Work order: What is needed is a word-for-word restatement of all the entries.

Source information:
*** Block opens ***

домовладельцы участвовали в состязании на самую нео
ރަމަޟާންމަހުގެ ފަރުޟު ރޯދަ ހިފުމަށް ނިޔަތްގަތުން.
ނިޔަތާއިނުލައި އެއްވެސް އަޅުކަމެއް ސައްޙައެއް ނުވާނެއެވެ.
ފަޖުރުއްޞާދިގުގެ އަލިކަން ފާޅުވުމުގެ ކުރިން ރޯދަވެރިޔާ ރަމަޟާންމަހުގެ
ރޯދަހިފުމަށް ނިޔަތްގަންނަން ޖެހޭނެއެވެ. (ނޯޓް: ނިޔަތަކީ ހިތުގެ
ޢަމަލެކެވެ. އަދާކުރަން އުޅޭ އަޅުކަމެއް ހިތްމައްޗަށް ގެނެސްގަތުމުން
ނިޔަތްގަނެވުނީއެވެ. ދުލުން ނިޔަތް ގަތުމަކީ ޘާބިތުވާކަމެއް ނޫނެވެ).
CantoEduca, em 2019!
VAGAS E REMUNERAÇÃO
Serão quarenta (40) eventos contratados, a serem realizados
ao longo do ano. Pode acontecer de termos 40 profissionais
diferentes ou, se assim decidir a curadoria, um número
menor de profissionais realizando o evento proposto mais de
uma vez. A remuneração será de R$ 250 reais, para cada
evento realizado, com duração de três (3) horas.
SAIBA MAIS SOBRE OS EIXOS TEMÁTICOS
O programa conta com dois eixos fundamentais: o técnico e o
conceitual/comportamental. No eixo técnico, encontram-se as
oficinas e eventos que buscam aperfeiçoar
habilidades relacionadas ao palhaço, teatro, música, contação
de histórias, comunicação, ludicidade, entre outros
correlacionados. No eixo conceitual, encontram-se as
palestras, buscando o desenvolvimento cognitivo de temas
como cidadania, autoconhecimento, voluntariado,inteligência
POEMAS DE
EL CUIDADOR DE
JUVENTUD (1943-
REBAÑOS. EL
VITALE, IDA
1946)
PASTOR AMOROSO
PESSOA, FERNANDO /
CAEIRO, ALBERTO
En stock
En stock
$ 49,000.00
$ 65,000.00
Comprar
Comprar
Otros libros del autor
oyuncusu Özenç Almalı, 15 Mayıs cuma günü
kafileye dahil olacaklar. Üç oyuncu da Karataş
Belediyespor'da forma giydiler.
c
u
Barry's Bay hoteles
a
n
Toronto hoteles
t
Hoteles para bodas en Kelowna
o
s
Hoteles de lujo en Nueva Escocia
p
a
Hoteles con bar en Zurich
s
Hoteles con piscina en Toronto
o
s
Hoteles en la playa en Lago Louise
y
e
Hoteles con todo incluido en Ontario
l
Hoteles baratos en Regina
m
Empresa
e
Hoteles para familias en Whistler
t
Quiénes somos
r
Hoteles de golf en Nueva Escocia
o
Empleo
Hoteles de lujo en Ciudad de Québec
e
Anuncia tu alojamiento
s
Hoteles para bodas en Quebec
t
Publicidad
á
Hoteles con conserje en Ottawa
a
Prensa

*** Block closes ***

Answer to this exercise:
домовладельцы участвовали в состязании на самую нео
ރަމަޟާންމަހުގެ ފަރުޟު ރޯދަ ހިފުމަށް ނިޔަތްގަތުން.
ނިޔަތާއިނުލައި އެއްވެސް އަޅުކަމެއް ސައްޙައެއް ނުވާނެއެވެ.
ފަޖުރުއްޞާދިގުގެ އަލިކަން ފާޅުވުމުގެ ކުރިން ރޯދަވެރިޔާ ރަމަޟާންމަހުގެ
ރޯދަހިފުމަށް ނިޔަތްގަންނަން ޖެހޭނެއެވެ. (ނޯޓް: ނިޔަތަކީ ހިތުގެ
ޢަމަލެކެވެ. އަދާކުރަން އުޅޭ އަޅުކަމެއް ހިތްމައްޗަށް ގެނެސްގަތުމުން
ނިޔަތްގަނެވުނީއެވެ. ދުލުން ނިޔަތް ގަތުމަކީ ޘާބިތުވާކަމެއް ނޫނެވެ).
CantoEduca, em 2019!
VAGAS E REMUNERAÇÃO
Serão quarenta (40) eventos contratados, a serem realizados
ao longo do ano. Pode acontecer de termos 40 profissionais
diferentes ou, se assim decidir a curadoria, um número
menor de profissionais realizando o evento proposto mais de
uma vez. A remuneração será de R$ 250 reais, para cada
evento realizado, com duração de três (3) horas.
SAIBA MAIS SOBRE OS EIXOS TEMÁTICOS
O programa conta com dois eixos fundamentais: o técnico e o
conceitual/comportamental. No eixo técnico, encontram-se as
oficinas e eventos que buscam aperfeiçoar
habilidades relacionadas ao palhaço, teatro, música, contação
de histórias, comunicação, ludicidade, entre outros
correlacionados. No eixo conceitual, encontram-se as
palestras, buscando o desenvolvimento cognitivo de temas
como cidadania, autoconhecimento, voluntariado,inteligência
POEMAS DE
EL CUIDADOR DE
JUVENTUD (1943-
REBAÑOS. EL
VITALE, IDA
1946)
PASTOR AMOROSO
PESSOA, FERNANDO /
CAEIRO, ALBERTO
En stock
En stock
$ 49,000.00
$ 65,000.00
Comprar
Comprar
Otros libros del autor
oyuncusu Özenç Almalı, 15 Mayıs cuma günü
kafileye dahil olacaklar. Üç oyuncu da Karataş
Belediyespor'da forma giydiler.
c
u
Barry's Bay hoteles
a
n
Toronto hoteles
t
Hoteles para bodas en Kelowna
o
s
Hoteles de lujo en Nueva Escocia
p
a
Hoteles con bar en Zurich
s
Hoteles con piscina en Toronto
o
s
Hoteles en la playa en Lago Louise
y
e
Hoteles con todo incluido en Ontario
l
Hoteles baratos en Regina
m
Empresa
e
Hoteles para familias en Whistler
t
Quiénes somos
r
Hoteles de golf en Nueva Escocia
o
Empleo
Hoteles de lujo en Ciudad de Québec
e
Anuncia tu alojamiento
s
Hoteles para bodas en Quebec
t
Publicidad
á
Hoteles con conserje en Ottawa
a
Prensa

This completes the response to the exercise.